Home TV News Explosions, conspiracies and serial killers: ‘The Hunting Party’ joins U&Alibi this October

Explosions, conspiracies and serial killers: ‘The Hunting Party’ joins U&Alibi this October

by Dave Elliott

If you enjoy your thrillers with big bangs, shady conspiracies and a revolving door of unhinged villains, then The Hunting Party could be your new guilty pleasure when it lands on U&Alibi this October.

The series doesn’t ease you in gently. It opens with a colossal explosion at The Pit, a top-secret underground prison built to house the most dangerous criminals in America. The kind of people so dangerous the government doesn’t even admit they exist. When the smoke clears, several prisoners are unaccounted for, including notorious serial killer Richard Harris. Cue panic in Washington and the frantic assembly of a hush-hush task force to sweep it all back under the rug.

Fronting the team is former FBI profiler Bex Henderson, played by Melissa Roxburgh (Manifest). Roxburgh’s character isn’t exactly thrilled to be dragged back into the field, but she quickly finds herself knee-deep in killers, cover-ups and questions about who she can actually trust. She’s joined by CIA agent Ryan Hassani (Patrick Sabongui, The Flash), ex-Pit guard Shane Florence (Josh McKenzie, La Brea), Army intelligence officer Jennifer Morales (Sara Garcia, Ride), and Oliver Odell, the prison’s ex-warden, played by Nick Wechsler (Revenge). It’s a line-up that feels like someone smashed together characters from three different spy dramas, but that’s part of the fun! Every member has their own baggage, and half the time, you’re not sure if they’re helping or hiding something.

Now here’s the spicy bit. The Hunting Party has one of the wildest critic-to-fan score gaps in recent memory. Rotten Tomatoes critics have buried it with a 25% Tomatometer score. Brutal. And yet the audience score is a whopping 83%. That’s not just a gap… that’s a canyon. It tells you everything about what kind of show this is. The critics see clichés and over-the-top plotting. The fans? They see glossy pulp, ridiculous fun and a cast they already love from their favourite sci-fi oddities.

And honestly, the fans might be onto something. Think ‘The Blacklist’ meets ‘Blindspot’ but with serial killers, and some ‘Manifest’ sprinkled on top. The first three episodes are apparently a bit of a slog, but episode four is where it kicks into high gear. That’s when the escaped killers get creepier, the conspiracies get twistier, and the speculation really starts. Was the explosion an accident or an inside job? Were secret experiments going on at The Pit? It’s the kind of show designed to get people spinning wild theories at 2am.

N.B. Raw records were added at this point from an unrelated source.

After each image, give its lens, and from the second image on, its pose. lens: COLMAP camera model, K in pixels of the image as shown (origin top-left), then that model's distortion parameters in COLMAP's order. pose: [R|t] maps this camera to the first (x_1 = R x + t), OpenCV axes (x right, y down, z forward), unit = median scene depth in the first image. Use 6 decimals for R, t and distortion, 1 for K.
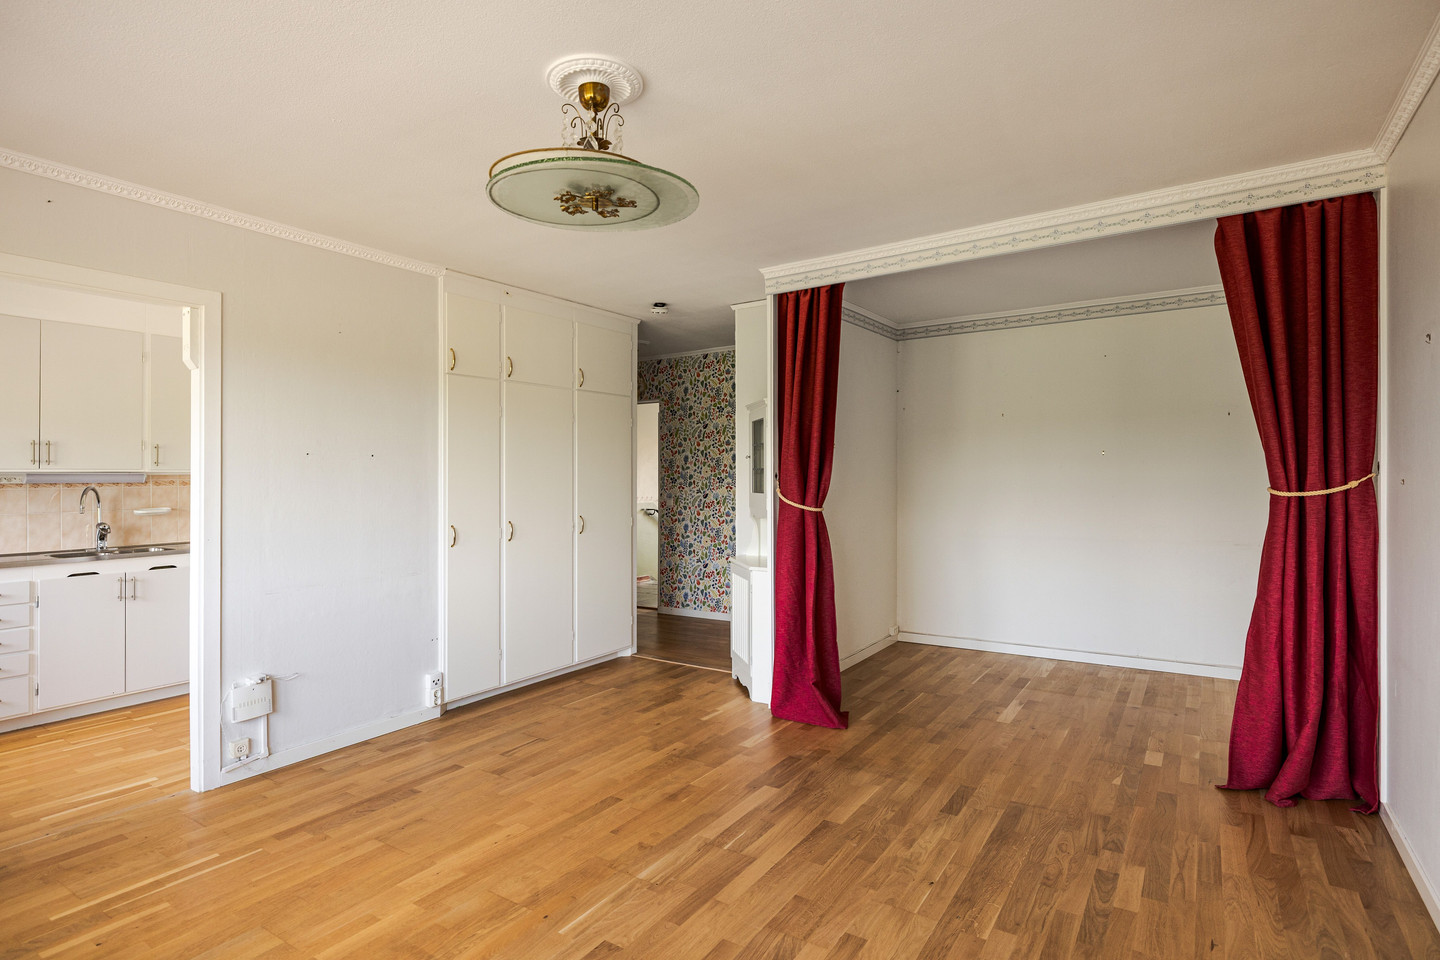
lens RADIAL K [[751.6, 0, 722.9], [0, 751.6, 486.1], [0, 0, 1]] dist [0.003220, 0.001023]
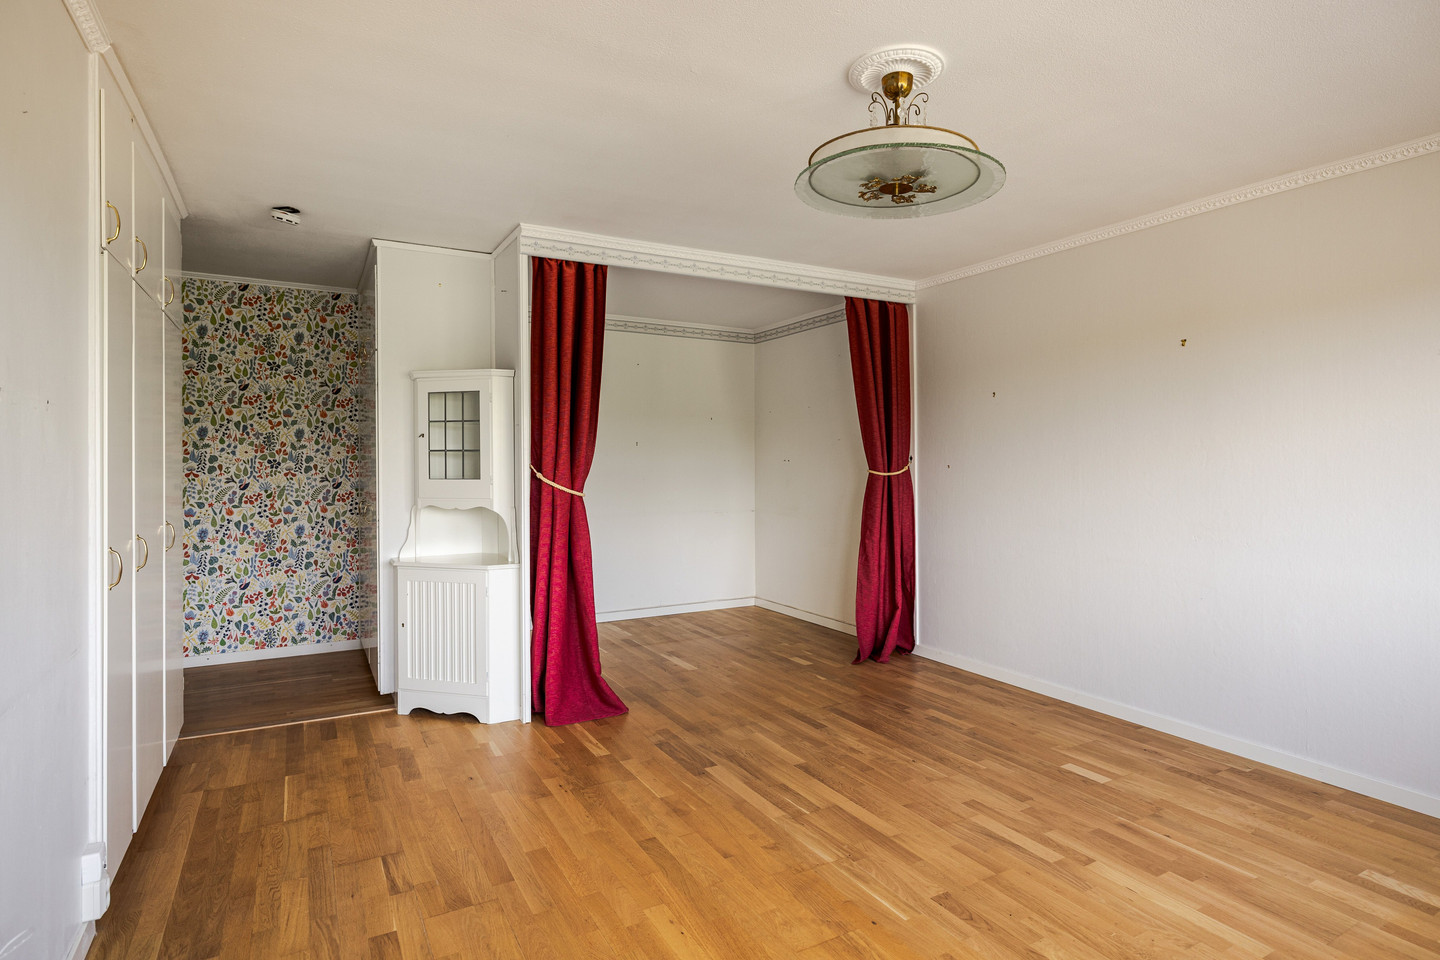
lens RADIAL K [[751.6, 0, 722.3], [0, 751.6, 469.5], [0, 0, 1]] dist [0.003220, 0.001023]
pose [[0.455047, 0.001150, 0.890467, -0.725487], [0.005696, 0.999975, -0.004202, 0.004429], [-0.890449, 0.006984, 0.455029, 0.459132]]
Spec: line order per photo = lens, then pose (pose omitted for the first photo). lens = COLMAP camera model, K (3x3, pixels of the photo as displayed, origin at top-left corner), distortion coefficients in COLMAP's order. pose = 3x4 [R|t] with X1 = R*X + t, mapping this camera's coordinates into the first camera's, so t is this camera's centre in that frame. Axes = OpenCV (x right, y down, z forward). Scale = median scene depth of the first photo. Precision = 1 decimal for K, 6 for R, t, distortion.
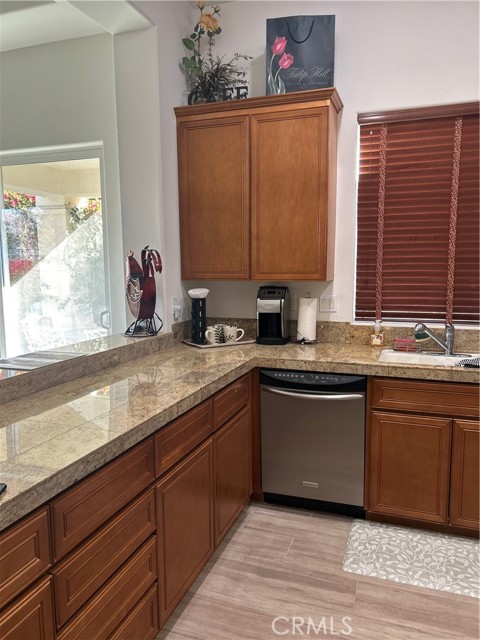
lens RADIAL K [[488.7, 0, 237.4], [0, 488.7, 333.0], [0, 0, 1]] dist [0.063710, -0.061650]
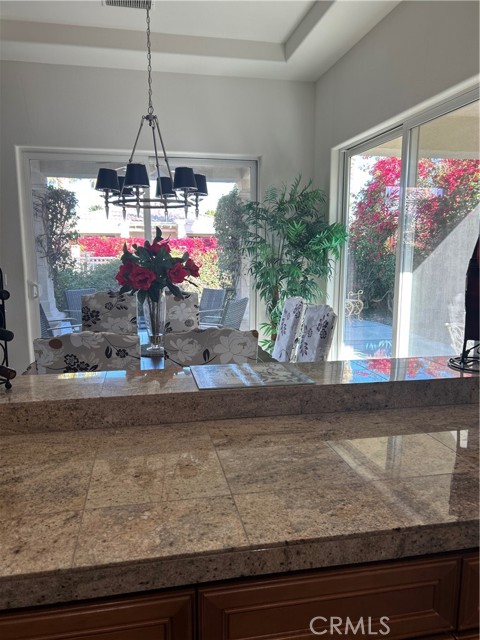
lens RADIAL K [[488.7, 0, 237.4], [0, 488.7, 333.0], [0, 0, 1]] dist [0.063710, -0.061650]
pose [[0.513084, 0.150645, -0.845015, 0.205468], [-0.120764, 0.987355, 0.102694, -0.088410], [0.849801, 0.049357, 0.524788, 0.691181]]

NBC clearly thinks there’s enough juice in the concept, because they’ve already renewed it for a second season. That means whatever bonkers reveals they’re cooking up, there’ll be more on the way. And it makes sense. Melissa Roxburgh already proved with Manifest that she can anchor a conspiracy-heavy genre show, while Josh McKenzie brought the “is he evil or not” energy to La Brea. Put them together in a series about escaped serial killers, and you’ve got exactly the sort of chaotic cocktail that mainstream critics love to sneer at while audiences secretly binge the lot.

So, is The Hunting Party prestige TV? No. Is it smart, slick, ridiculous fun with a ton of potential to spiral into glorious nonsense? Absolutely. Think of it as the TV equivalent of that dodgy takeaway you order at midnight. You know it’s not Michelin-starred, but you also know you’re going to enjoy every bite.

The Hunting Party‘ Season 1 premieres Thursday, 22nd October 2025 at 9pm on U&Alibi, with episodes available on demand via Sky, Virgin Media and NOW.